§ **Problem requirements**:
A verbatim printing of the entries that follow is needed; pictures must not appear in it.

━━━━━━━━

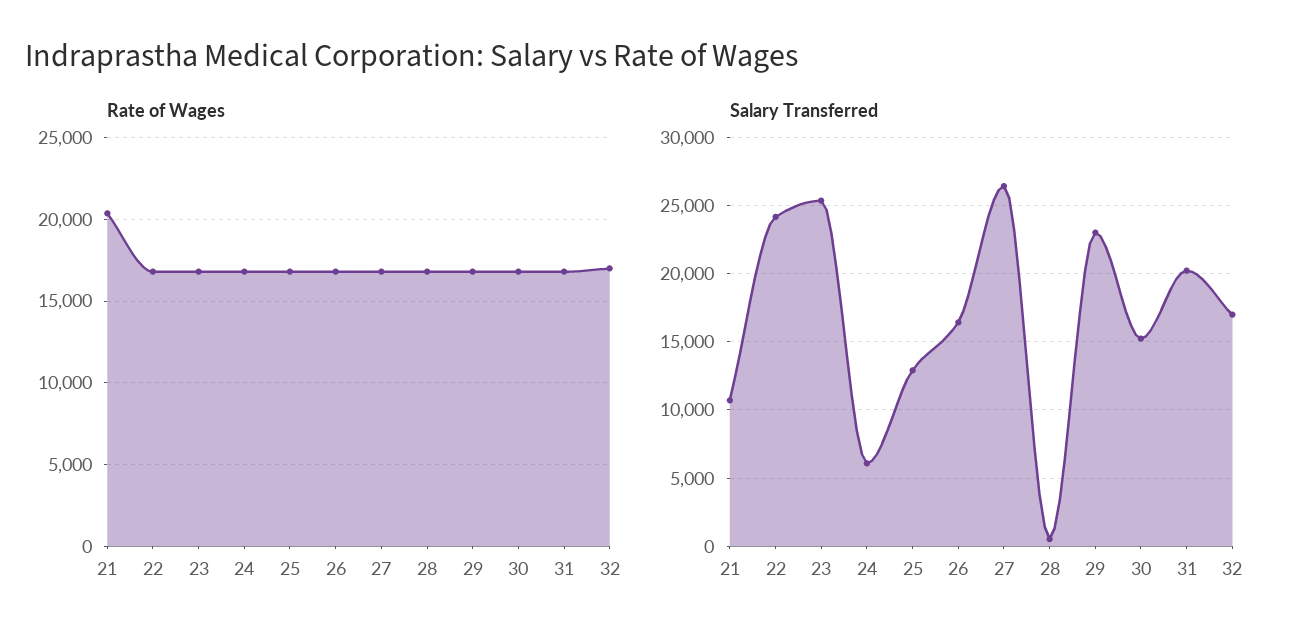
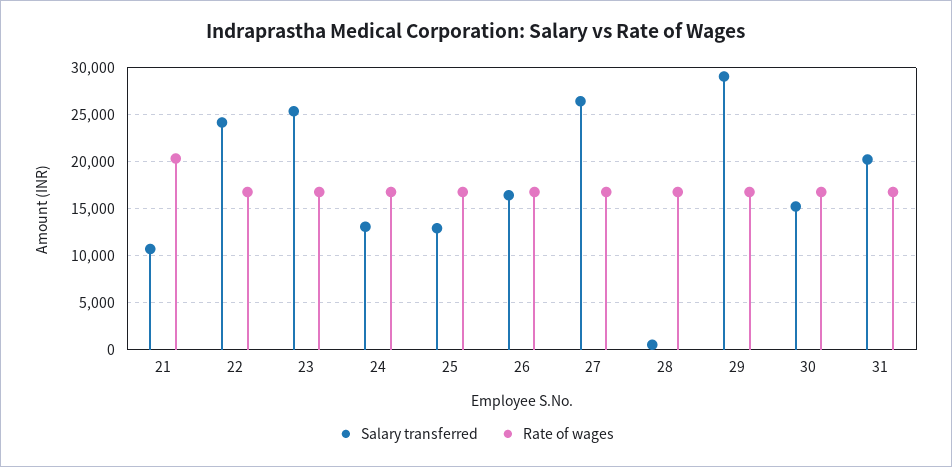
  {
    "Rate of Wages": {
      "21": 20500,
      "22": 17000,
      "23": 17000,
      "24": 17000,
      "25": 17000,
      "26": 17000,
      "27": 17000,
      "28": 17000,
      "29": 17000,
      "30": 17000,
-     "31": 17000,
+     "31": 17000
-     "32": 17000
    },
    "Salary Transferred": {
      "21": 10500,
      "22": 24000,
      "23": 25500,
-     "24": 6000,
+     "24": 13000,
      "25": 13000,
      "26": 16500,
      "27": 26500,
      "28": 500,
-     "29": 23000,
+     "29": 29000,
      "30": 15000,
-     "31": 20000,
+     "31": 20000
-     "32": 17000
    }
  }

━━━━━━━━

§ **Your response**:
  {
    "Rate of Wages": {
      "21": 20500,
      "22": 17000,
      "23": 17000,
      "24": 17000,
      "25": 17000,
      "26": 17000,
      "27": 17000,
      "28": 17000,
      "29": 17000,
      "30": 17000,
-     "31": 17000,
+     "31": 17000
-     "32": 17000
    },
    "Salary Transferred": {
      "21": 10500,
      "22": 24000,
      "23": 25500,
-     "24": 6000,
+     "24": 13000,
      "25": 13000,
      "26": 16500,
      "27": 26500,
      "28": 500,
-     "29": 23000,
+     "29": 29000,
      "30": 15000,
-     "31": 20000,
+     "31": 20000
-     "32": 17000
    }
  }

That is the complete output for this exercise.